Олег на это только усмехнулся. Вырвался он однажды, надо будет — и еще раз лазейку отыщет.
— Припасы-то достань, — сказал Ворон и каркнул, а потом подпрыгнул и опустился на землю уже в человеческом обличье.
Олег вынул из кармана узелок, развязал, и тот принялся расти. Дорос он в результате до тех же размеров, что был в квартире. Ворон полез выуживать из него продукты, которые не только не испортились, но и не просыпались и не пролились.
…Проход по Калинову мосту на следующее утро выдался тяжелым. Ворон в этот раз шел впереди и расчищал дорогу позаимствованным у Усыни мечом. Нечисть лезла разнообразная, Олег даже пожалел, что он не какой-нибудь режиссер ужастиков и не писатель — наверняка снискал бы славу, описывая всевозможные «прелести» тварей. Еще ему было нехорошо из-за того, что путь прокладывал раненый спутник, но сам обращаться с мечом он не умел, а вернее — не помнил как. Ворон уже устал уверять, будто гораздо худший мечник, нежели в прошлом был Олег.

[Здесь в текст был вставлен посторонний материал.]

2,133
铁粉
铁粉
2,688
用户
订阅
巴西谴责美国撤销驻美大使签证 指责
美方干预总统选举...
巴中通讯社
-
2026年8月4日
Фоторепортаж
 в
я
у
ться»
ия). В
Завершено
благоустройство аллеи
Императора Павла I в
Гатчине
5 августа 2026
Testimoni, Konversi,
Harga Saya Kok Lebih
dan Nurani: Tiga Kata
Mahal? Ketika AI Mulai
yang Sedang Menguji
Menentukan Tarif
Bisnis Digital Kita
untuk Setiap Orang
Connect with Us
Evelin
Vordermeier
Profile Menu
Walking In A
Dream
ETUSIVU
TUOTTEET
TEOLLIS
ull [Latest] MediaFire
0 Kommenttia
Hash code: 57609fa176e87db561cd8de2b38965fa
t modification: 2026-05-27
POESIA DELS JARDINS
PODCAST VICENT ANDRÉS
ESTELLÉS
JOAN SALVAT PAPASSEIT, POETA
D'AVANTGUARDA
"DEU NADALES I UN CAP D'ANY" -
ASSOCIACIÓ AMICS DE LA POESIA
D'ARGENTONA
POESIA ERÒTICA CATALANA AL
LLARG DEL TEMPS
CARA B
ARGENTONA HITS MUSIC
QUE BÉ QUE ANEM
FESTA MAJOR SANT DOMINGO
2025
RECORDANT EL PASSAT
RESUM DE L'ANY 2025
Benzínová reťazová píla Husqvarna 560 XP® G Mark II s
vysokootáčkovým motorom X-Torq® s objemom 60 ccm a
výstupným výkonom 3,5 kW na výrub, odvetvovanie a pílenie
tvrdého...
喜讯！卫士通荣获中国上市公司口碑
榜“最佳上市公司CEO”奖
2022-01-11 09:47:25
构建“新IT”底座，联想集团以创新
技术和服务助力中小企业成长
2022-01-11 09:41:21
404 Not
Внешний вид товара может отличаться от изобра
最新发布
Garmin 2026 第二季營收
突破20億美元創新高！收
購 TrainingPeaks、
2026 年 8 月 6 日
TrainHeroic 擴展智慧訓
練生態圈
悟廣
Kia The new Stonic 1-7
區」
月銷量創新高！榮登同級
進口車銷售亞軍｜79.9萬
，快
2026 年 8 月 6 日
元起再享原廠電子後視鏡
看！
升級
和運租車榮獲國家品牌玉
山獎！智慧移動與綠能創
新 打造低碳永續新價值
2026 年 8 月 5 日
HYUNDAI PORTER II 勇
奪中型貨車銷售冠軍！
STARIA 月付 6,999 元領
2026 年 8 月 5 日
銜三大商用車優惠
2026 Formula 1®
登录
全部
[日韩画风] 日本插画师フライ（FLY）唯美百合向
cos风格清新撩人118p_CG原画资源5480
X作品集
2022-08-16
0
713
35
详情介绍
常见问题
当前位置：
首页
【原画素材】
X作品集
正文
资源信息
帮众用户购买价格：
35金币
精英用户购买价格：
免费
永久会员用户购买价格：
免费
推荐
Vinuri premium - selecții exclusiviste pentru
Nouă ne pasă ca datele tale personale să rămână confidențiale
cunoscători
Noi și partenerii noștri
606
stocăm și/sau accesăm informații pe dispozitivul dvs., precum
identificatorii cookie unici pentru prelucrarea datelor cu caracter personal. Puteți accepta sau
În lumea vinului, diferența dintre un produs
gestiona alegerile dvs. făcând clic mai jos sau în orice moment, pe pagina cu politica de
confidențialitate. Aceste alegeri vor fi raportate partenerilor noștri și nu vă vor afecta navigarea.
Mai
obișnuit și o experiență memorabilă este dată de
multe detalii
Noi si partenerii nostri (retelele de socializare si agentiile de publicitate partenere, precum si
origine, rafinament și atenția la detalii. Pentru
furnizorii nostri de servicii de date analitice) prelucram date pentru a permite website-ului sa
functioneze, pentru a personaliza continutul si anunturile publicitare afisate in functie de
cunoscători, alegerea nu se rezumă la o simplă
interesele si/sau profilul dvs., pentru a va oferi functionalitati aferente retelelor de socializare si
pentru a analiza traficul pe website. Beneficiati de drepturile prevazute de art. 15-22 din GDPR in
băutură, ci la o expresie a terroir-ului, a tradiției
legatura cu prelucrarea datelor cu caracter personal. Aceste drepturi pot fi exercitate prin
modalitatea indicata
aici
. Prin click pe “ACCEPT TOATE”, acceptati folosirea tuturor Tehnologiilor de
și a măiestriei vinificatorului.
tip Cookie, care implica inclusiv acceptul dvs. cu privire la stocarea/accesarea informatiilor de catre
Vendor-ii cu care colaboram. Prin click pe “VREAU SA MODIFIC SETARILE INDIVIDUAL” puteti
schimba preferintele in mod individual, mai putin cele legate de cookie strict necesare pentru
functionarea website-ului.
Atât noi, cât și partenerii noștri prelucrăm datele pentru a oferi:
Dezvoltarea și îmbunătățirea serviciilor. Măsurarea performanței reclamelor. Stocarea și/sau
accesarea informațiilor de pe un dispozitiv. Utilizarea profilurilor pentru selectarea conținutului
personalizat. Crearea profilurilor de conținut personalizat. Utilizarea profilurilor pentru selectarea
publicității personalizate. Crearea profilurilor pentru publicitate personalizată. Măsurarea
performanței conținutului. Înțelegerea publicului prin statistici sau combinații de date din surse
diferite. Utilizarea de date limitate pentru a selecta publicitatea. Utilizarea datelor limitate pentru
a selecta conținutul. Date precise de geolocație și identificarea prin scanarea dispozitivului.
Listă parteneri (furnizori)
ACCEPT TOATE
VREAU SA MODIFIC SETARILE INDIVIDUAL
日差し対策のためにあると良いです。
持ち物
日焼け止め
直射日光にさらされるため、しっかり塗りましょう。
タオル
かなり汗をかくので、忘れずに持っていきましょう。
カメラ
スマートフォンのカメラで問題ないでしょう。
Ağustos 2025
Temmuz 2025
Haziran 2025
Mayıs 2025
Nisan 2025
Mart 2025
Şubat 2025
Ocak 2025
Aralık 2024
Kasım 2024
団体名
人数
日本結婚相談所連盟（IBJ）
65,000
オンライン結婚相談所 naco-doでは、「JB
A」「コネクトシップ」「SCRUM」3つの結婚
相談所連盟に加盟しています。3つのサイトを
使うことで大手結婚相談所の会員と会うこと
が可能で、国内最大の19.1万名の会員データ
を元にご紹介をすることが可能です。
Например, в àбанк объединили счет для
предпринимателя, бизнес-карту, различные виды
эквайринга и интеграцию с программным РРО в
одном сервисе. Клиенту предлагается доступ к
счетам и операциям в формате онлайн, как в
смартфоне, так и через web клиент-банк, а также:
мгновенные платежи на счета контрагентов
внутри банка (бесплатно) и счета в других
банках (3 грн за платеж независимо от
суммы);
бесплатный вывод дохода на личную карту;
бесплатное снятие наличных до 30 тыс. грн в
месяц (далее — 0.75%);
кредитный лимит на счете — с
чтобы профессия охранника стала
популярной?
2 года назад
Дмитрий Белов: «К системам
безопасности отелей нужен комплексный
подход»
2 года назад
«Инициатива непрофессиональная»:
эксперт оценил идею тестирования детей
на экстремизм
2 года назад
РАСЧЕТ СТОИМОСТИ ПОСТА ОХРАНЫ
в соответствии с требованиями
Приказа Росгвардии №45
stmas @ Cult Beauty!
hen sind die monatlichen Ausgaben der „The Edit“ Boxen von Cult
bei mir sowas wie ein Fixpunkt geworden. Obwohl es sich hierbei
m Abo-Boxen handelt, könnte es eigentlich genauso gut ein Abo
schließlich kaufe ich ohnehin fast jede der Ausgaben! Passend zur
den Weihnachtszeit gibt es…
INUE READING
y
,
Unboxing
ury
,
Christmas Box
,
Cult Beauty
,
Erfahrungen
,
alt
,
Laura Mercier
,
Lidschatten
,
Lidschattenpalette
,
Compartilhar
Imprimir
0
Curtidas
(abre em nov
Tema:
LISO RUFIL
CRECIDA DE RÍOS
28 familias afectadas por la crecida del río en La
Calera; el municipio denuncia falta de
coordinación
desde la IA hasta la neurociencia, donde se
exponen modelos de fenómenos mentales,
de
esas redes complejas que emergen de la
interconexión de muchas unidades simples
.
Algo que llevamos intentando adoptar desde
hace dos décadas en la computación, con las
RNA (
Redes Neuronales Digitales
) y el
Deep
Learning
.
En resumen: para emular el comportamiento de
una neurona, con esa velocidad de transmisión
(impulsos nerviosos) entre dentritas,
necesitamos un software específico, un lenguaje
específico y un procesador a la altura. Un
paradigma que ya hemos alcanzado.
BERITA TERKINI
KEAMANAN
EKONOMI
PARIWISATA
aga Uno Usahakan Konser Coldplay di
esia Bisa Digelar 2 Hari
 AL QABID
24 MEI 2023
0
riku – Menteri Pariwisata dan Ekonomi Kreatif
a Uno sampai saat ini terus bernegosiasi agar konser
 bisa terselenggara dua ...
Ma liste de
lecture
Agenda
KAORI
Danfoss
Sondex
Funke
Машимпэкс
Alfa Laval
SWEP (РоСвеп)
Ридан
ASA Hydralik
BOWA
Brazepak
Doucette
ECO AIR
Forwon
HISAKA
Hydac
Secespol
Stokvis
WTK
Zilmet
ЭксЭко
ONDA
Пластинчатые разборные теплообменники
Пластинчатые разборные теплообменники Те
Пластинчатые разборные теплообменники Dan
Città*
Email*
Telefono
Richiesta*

— Вот вспомнишь, кто ты есть, — сам убедишься, — сказал он в очередной раз и стал рассказывать о лезущих на мост тварях. — Вот эти ярость в людях вызывают, эти — недовольство и зависть. А вот это, — он снес медузообразному монстру верхушку, и пока та не отросла заново, столкнул в пламя, — наплевательство на чужую боль.
— Хочешь сказать, люди не сами подвержены всем этим порокам?
— Отчего ж? Еще как подвержены: и мерзавцев, и предателей с убийцами предостаточно по Яви ходит. Вот только половина из них так и жила бы себе спокойно, ворча на соседей и сослуживцев, но ничего не предпринимая, если б какая-нибудь из лярв не пролезла в мир живых и не побудила их к действию, — Ворон ловко снес тянущееся к нему щупальце. — Вот, скажем, некий косопузый хрыч может сколько угодно исходить слюной по малолетней соседке, — взмах, и еще одно щупальце полетело в огненную реку, — но ему и в голову не взбрело бы пойти и подкараулить ее в подъезде, если бы вовремя с такой вот лярвой не повстречался.